═════ STUDY MATERIAL

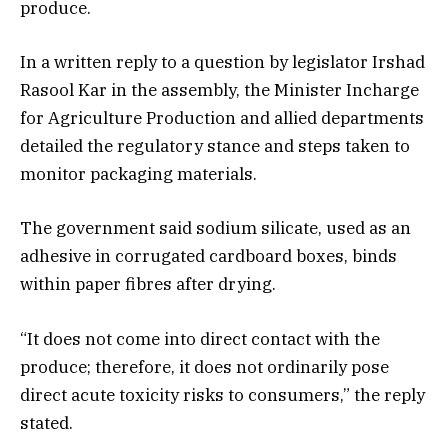
produce.
In a written reply to a question by legislator Irshad
Rasool Kar in the assembly, the Minister Incharge
for Agriculture Production and allied departments
detailed the regulatory stance and steps taken to
monitor packaging materials.
The government said sodium silicate, used as an
adhesive in corrugated cardboard boxes, binds
within paper fibres after drying.
“It does not come into direct contact with the
produce; therefore, it does not ordinarily pose
direct acute toxicity risks to consumers,” the reply
stated.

══════════

DIRECTIVE => When you transcribe the lines above, keep every word exact but leave the pictures behind.

YOUR SOLUTION =>
produce.
In a written reply to a question by legislator Irshad
Rasool Kar in the assembly, the Minister Incharge
for Agriculture Production and allied departments
detailed the regulatory stance and steps taken to
monitor packaging materials.
The government said sodium silicate, used as an
adhesive in corrugated cardboard boxes, binds
within paper fibres after drying.
“It does not come into direct contact with the
produce; therefore, it does not ordinarily pose
direct acute toxicity risks to consumers,” the reply
stated.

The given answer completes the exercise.